From: Haitham Lababidi
Subject: standard output and standard error
Date: 
Message-ID: <1992Aug27.084614.10923@chemeng.ed.ac.uk>
I created a program (using DISKSAVE) which reads from standard input and
writes to standard output. The problem is that I want to differentiate between
two sorts of output. The first one is the program output which can be
directed to a file (i.e. under unix: % myprogram < input > output). The other
type include messages concerning the progress of the program which should
appear on the screen.

In LCL4.0 *standard-output* stream is equal to *error-output*. So the output
directed through any of these will make no difference. Even *terminal-io* is
the same. I don't want to direct the error output (or progress messages) to
a file because it is important for the user to see.

Another question: is there a way to decrease the size of the program (Lisp Image)?

Thank you in advance for your help.


+++++++++++++++++++++++++++++++++++++++++++++++++++++++++++++++++++++
    Dr. Haitham Lababidi                       Tel  +44 31 650 4862
    Department of Chemical Engineering         Email ·······@uk.ac.ed
    Edinburgh University                                              
+++++++++++++++++++++++++++++++++++++++++++++++++++++++++++++++++++++
From: Barry Margolin
Subject: Re: standard output and standard error
Date: 
Message-ID: <17ittmINNhtr@early-bird.think.com>
In article <······················@chemeng.ed.ac.uk> ·······@Chemeng.Ed.Ac.Uk writes:
>In LCL4.0 *standard-output* stream is equal to *error-output*. So the output
>directed through any of these will make no difference. Even *terminal-io* is
>the same. I don't want to direct the error output (or progress messages) to
>a file because it is important for the user to see.

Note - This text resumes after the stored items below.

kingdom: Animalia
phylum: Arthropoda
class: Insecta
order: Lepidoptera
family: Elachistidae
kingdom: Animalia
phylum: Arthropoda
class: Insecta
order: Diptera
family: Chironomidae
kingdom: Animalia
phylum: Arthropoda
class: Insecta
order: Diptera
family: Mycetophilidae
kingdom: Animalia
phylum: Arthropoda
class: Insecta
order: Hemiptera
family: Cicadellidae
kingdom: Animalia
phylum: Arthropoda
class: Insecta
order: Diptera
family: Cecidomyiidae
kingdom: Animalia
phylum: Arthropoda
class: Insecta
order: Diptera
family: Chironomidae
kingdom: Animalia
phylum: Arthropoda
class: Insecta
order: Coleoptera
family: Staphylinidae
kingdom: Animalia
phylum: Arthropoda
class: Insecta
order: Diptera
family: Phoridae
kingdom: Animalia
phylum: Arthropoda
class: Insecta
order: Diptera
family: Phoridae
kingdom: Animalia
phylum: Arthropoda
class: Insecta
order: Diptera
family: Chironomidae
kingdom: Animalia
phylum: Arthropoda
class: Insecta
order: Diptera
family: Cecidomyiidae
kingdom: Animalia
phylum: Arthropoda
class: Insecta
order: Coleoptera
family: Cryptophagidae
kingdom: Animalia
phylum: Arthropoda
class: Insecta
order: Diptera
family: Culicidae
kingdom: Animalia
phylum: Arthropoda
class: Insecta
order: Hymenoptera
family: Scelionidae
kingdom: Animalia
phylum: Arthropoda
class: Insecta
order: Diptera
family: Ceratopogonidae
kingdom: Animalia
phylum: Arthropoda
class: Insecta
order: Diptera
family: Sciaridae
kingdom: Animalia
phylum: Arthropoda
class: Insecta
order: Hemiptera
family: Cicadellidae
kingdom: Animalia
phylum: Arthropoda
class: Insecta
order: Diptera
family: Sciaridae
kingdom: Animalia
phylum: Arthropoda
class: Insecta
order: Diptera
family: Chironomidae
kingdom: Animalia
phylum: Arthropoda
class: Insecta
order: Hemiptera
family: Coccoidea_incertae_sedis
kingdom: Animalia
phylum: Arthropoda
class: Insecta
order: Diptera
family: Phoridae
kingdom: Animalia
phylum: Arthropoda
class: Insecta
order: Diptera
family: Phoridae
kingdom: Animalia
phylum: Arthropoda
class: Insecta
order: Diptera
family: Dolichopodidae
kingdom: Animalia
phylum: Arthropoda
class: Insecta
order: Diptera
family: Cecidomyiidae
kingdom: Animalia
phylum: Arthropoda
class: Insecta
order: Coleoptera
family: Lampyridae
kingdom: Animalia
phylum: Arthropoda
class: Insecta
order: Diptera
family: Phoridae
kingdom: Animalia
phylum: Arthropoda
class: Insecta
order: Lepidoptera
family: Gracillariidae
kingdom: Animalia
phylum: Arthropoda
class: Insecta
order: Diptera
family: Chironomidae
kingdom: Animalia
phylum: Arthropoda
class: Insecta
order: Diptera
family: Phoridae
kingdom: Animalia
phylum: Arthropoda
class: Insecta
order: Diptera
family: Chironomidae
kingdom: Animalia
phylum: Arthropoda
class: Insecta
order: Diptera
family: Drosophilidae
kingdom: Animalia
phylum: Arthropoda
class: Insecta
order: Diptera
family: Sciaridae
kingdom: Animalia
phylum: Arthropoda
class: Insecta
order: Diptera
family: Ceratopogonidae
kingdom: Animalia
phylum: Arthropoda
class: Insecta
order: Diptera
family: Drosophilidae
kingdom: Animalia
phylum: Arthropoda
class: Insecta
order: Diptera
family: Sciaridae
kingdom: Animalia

The following Lucid-specific code will connect *error-output* to the Unix
stderr stream:

(defconstand unix-stderr 2)

(with-open-stream (*error-output* (make-lisp-stream :output-handle unix-stderr))
  ...)

>Another question: is there a way to decrease the size of the program (Lisp Image)?

Use the Delivery Toolkit.  It includes a treeshaker that removes unused
code.
-- 
Barry Margolin
System Manager, Thinking Machines Corp.